Sie betreiben eine Eigenfertigung am Standort Feuerbach. Wie sehen Sie hier die langfristige Entwicklung?

Grundsätzlich ist die Eigenfertigung als „verlängerte Werkbank“ ein für alle Seiten sehr interessantes Geschäftsmodell, was sich bei anderen Prozessen auch schon bewährt hat. Unter passenden Rahmenbedingungen würden wir ein solches Geschäftsmodell im Bereich der Verchromung oder auch anderer chemischer Schichten sofort wieder umsetzen.

Welche produktergänzenden Dienst­leistungen werden von Ihnen benötigt?

Zuerst haben wir eine reine Bedienungs­mannschaft für die Maschinen und Prüf­einrichtungen gesucht. Im Lauf der Zeit konnten im gegenseitigen Ein­vernehmen mehr und mehr verantwortungsvolle Aufgaben, z. B. im Bereich der Logistik und auch der Prozesskontrolle, als Dienst­leistung vergeben werden.

Welche Produkte und Aufgaben umfasst Ihr Bereich?

Traditionell liefern wir Prozesse und Anlagentechnik für die Oberflächen­behandlung. Im Bereich der Prozesse betrifft das die Entwicklung von Beschich­tungsprozessen, die Applikation auf Erzeugnisse von Bosch und die Herstellung von Mustern in allen Erprobungsphasen. Das Thema der „verlängerten Werkbank“ für eine Serienfertigung kam neu hinzu. Für uns hat dies den besonderen Charme, dass wir die Prozesse und Anlagentechnik selber betreiben können – und damit viele wertvolle Fertigungserfahrungen sammeln. Diese kommen dann letztlich wieder allen unseren Kunden zugute.

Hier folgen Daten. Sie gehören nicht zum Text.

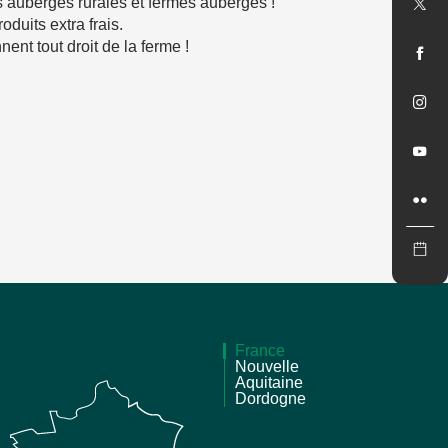
 auberges rurales et fermes auberges !
duits extra frais.
ent tout droit de la ferme !
France
Nouvelle
Aquitaine
Dordogne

Was ist Zuverlässigkeit – wie ermitteln Sie Risiko und Ausfallhäufigkeit Ihrer Anlagen?

Hier haben wir durch den Betrieb der Eigenfertigung wichtige Erkenntnisse gewonnen, z. B. zum Thema Wartung von Prozessmodulen und Anlagentechnik.
An uns wurden selbstverständlich dieselben hohen Maßstäbe für die Qualitäts­sicherung angelegt wie an jeden anderen externen Zulieferer in der Automobilindustrie. Für die Fertigung haben wir dementsprechend ein QM-System eingeführt – mit allen relevanten Dokumenten wie Prüfplänen, Regelkarten, Schulungs- und Wartungsnachweisen u. v. m. Unter anderem beim Führen der Qualitätsunterlagen ist die Zusammenarbeit mit den Kollegen von MATEC von besonderer Bedeutung gewesen.

Wie sieht es mit möglichen Nachfolge-Anlagen aus?

Da es - wie schon gesagt – ein sehr inte­ressantes Geschäftsmodell ist, arbeiten wir selbstverständlich mit Hochdruck daran.

Die Flexibilität macht’s

Besonders beeindruckt zeigte sich der Kunde – neben der hohen Zuverlässigkeit und Qualität – vom günstigen Preis sowie der transparenten Preisgestaltung und von der MATEC-typischen Flexibilität: Auf Änderungen in der Stückzahlentwicklung, kurzfristig notwendige Zusatzarbeiten oder Änderungen im Produktionsablauf hatte MATEC stets umgehend die passende Antwort.